The rules affect an enormous and mostly-unsuspecting population. Every US person living abroad who buys local mutual funds on the recommendation of a local financial adviser. Every Indian family that emigrates to the United States while retaining their SIP investments in HDFC and ICICI mutual funds. Every UK expat with an ISA holding OEICs. Every Australian green-card holder with existing managed-fund exposure. Every American in Europe who buys the Irish-domiciled UCITS ETFs their EU brokerage steers them toward because MiFID II blocks them from buying US-domiciled ETFs directly. In each case the US person has bought a PFIC, is now under the default §1291 regime, and typically has no idea a Form 8621 is supposed to be attached to their US return.

The reason the rules feel harsh is that Congress deliberately designed them to feel harsh. There are three regimes. Two of them are workable. The default is not.
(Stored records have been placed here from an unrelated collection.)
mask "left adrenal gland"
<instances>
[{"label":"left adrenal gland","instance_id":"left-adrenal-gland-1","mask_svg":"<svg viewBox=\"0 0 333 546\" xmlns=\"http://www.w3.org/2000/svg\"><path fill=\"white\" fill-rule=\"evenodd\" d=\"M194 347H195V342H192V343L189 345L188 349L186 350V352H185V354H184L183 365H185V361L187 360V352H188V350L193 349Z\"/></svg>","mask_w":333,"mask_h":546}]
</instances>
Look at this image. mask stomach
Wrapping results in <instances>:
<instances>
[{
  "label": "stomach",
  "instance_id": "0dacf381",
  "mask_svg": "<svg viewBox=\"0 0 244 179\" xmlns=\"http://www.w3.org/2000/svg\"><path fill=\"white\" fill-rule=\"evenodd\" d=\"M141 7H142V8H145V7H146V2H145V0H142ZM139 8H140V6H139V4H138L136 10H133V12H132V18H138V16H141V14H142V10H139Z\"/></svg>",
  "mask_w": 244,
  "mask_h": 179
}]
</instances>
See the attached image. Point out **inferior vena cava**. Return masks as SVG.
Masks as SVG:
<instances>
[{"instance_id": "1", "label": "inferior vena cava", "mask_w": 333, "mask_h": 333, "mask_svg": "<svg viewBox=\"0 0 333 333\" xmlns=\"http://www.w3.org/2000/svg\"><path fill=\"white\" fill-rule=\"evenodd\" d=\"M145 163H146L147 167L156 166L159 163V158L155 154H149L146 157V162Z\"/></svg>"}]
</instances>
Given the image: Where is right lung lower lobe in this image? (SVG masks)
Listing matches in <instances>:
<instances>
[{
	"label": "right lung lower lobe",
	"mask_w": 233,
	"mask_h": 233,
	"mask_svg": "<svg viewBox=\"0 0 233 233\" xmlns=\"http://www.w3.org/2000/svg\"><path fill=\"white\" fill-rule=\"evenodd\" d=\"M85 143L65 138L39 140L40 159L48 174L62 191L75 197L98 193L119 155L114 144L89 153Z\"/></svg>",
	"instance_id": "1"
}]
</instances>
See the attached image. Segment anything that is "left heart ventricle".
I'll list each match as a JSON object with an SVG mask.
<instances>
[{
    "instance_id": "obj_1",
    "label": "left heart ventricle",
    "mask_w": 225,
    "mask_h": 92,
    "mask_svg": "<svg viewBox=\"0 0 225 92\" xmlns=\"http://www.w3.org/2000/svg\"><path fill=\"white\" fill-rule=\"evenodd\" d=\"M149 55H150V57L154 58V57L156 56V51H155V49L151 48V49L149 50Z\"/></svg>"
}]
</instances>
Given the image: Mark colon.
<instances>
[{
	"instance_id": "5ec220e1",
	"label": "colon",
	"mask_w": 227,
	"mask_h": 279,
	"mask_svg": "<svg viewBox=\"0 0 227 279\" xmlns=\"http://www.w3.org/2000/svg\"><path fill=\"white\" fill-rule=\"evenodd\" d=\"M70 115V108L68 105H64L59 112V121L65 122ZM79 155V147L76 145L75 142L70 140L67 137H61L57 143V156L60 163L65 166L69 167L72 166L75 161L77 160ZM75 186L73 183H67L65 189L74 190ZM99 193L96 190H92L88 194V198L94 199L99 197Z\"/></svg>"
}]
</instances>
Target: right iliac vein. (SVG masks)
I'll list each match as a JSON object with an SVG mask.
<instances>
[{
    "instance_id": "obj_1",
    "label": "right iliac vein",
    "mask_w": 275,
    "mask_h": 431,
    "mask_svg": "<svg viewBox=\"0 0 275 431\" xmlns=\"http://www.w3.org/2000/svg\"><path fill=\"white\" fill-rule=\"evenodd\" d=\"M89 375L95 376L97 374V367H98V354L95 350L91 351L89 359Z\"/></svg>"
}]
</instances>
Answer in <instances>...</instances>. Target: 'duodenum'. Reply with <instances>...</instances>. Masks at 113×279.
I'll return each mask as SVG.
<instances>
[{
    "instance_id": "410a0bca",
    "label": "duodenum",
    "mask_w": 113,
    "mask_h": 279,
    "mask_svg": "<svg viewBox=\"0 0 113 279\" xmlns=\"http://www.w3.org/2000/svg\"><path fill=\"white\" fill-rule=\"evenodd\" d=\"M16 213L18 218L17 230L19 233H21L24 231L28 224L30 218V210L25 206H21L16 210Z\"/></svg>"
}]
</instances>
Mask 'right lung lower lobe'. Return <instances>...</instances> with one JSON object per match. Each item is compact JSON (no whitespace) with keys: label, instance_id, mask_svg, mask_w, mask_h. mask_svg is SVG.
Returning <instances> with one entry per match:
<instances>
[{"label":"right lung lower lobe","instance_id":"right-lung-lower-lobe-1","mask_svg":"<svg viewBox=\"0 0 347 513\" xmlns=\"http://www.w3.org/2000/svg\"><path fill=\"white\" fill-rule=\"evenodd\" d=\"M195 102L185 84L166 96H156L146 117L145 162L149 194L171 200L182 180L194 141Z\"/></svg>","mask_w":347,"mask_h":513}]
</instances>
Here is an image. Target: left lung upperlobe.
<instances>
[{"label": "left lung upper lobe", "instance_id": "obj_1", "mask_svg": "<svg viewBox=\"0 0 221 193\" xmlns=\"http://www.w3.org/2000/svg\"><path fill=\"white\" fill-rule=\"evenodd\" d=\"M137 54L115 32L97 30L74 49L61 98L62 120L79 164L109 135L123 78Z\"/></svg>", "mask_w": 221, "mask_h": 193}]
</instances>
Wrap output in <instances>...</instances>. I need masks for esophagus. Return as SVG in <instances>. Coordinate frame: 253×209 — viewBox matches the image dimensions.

The practitioner’s job is to identify the exposure in the client’s first tax year and elect out of the default before the compounding penalty structure locks in.

The classification framework

What counts as a PFIC — the two-test rule under §1297

A foreign corporation is a PFIC for any taxable year if it meets either of two tests. The tests are applied at the level of the foreign entity, not the shareholder. If either test is met in any year, the entity is a PFIC for that year to any US shareholder.

TestThresholdStatutory basis
Income test75% or more of the entity’s gross income for the taxable year is passive income — dividends, interest, rents, royalties, annuities, or net gains from property producing such incomeIRC §1297(a)(1)
Asset test50% or more of the entity’s assets (measured by value, or by adjusted basis for certain CFCs) produce passive income or are held for the production of passive incomeIRC §1297(a)(2)
Look-through ruleA 25%-or-more corporate subsidiary’s assets and income flow through to the parent for both testsIRC §1297(c)
Overlap with CFCA foreign corporation that is both a CFC and a PFIC is generally treated only under the CFC rules for a US shareholder who owns 10% or more — the PFIC overlay drops away for that specific shareholderIRC §1297(d)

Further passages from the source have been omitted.